Consistent choices create habits. Habits are what make us successful or unsuccessful. To address the issue of driver safety and build a safer fleet, the first step is to consistently choose to hire people we can trust to make good decisions. This is, of course, not an easy endeavor. However, it is also not a difficult one. What it is, frankly, is a process. Building a process that guides you in vetting your potential drivers will ultimately be your roadmap to establishing a fleet of drivers that gives you time, as opposed to one that takes time from you. Once the process is set, if you consistently make the choice to follow it, you will be much more likely to hire good, safe drivers. There is not one hiring/training process that works for everyone. It is important to understand your business and its needs and tailor your process after them.
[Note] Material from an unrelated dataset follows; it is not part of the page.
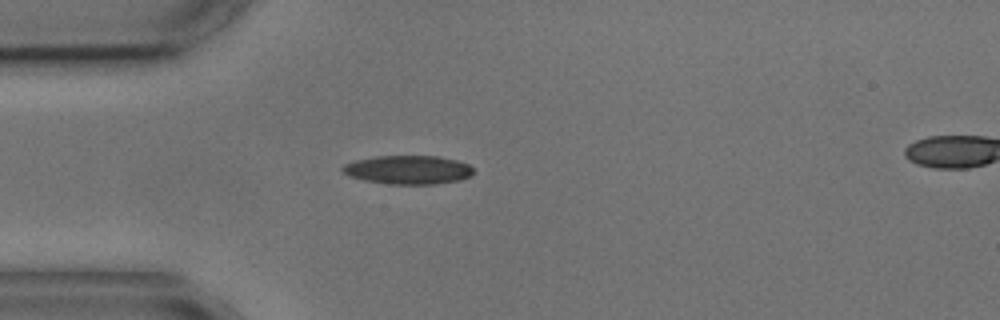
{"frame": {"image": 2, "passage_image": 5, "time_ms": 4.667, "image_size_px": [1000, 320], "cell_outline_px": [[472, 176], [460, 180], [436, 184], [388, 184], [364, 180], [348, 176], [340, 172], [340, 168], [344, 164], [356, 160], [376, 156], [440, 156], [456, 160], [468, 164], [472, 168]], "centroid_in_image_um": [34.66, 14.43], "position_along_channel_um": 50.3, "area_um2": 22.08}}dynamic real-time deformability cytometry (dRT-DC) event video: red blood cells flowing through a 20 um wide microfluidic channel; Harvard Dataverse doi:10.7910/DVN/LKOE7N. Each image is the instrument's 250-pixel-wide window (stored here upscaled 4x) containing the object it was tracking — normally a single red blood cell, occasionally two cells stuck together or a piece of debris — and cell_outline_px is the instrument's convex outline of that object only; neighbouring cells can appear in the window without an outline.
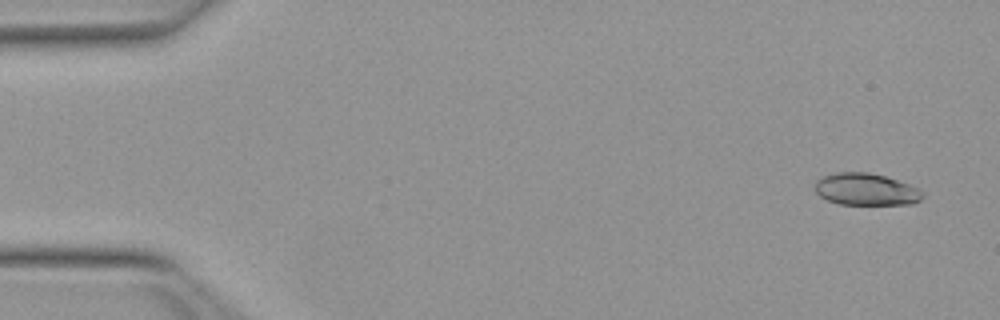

Ensure that your process is fair and unbiased, ensure there are checks and balances, and ensure that it is thorough. However, the most important thing is that once you inject a new driver into your culture that you are confident that they will consistently make good, safe choices.
This, also, cannot be a guessing game on the driver’s end. You must train your new drivers. A large part of this training must be communicating to them a clear standard as well as the habits, methods, and behaviors you want them to adopt while you employ them, and they represent your brand. We must do our part as the employer and continuously guide them. Simply hiring them and sending them off on their own because we trust they are a good hire is like not following your shot in basketball. Just because you practiced your shot for hours doesn’t mean every shot you take is going to go in. But if you follow your shot you can have a chance at the rebound, if it misses, and still get the point. The only additional cost to follow up is effort. However, follow up is essential to keep the train you set in motion, on track. The most difficult aspect, indeed, is setting it in motion, however constant tracking and monitoring is vital to its sustainability.
We must be realistic and understanding when looking at the issue of driver safety and attempting to build a safer fleet. Nothing we do will eliminate the risk of accident or injury. However, there is certainly a clear way to significantly reduce this risk. One of the first steps in any approach to this issue should always be to take a hard look at who you’re allowing to drive your vehicles. Every additional driver you put on the road to operate one of your vehicles should be offering you more freedom to run your business, not taking away from that freedom. To receive that payoff, you must put the work in on the front end, so that it doesn’t take away from your efforts on the back end.
Mike DeAngelo is the Safety & Compliance Manager for Vestal Asphalt, Inc.